_Excerpted records_.
╭──

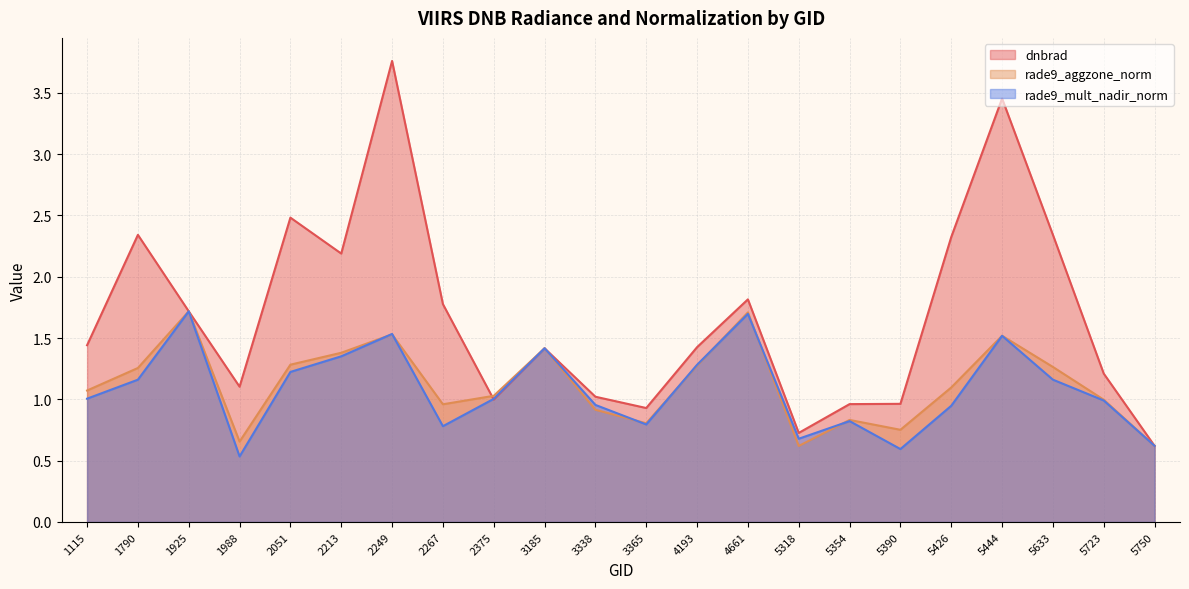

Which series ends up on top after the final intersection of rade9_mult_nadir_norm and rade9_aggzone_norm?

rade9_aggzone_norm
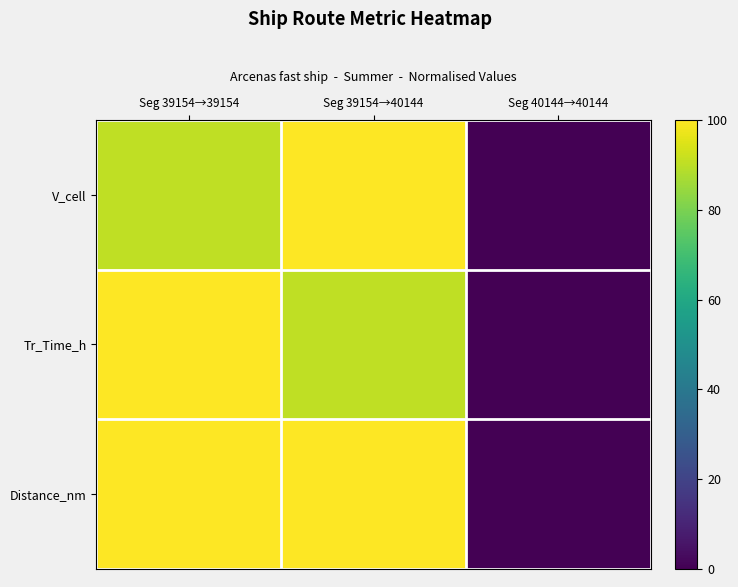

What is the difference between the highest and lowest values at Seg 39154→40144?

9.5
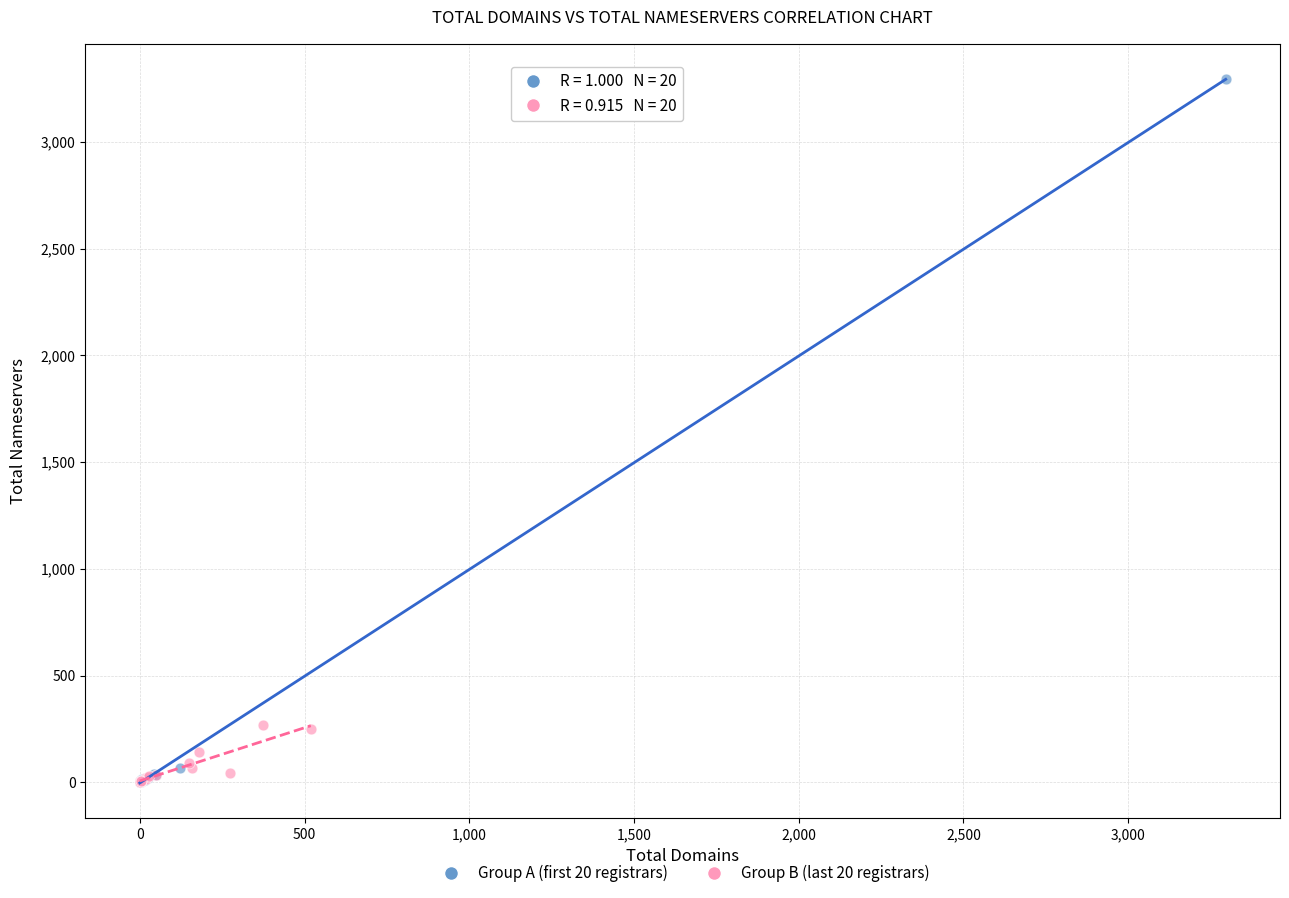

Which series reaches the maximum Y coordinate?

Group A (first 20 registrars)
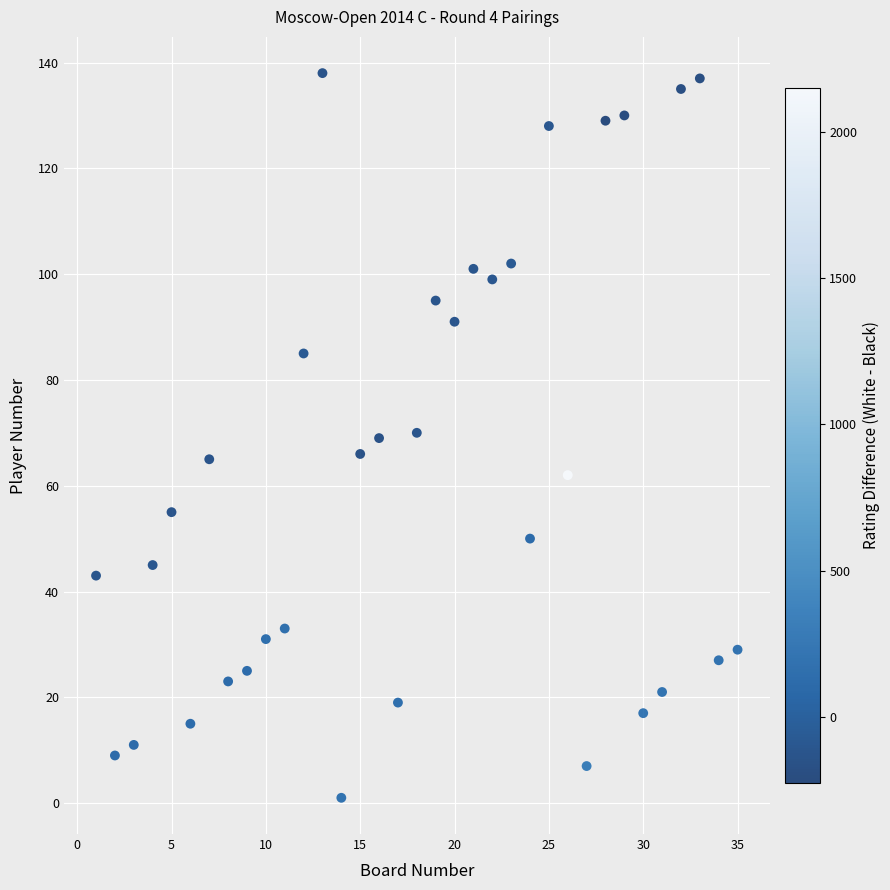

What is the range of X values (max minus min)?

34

╰──

Keep only the lines of the data above that contain the word "What", and list them in their original order.

What is the difference between the highest and lowest values at Seg 39154→40144?
What is the range of X values (max minus min)?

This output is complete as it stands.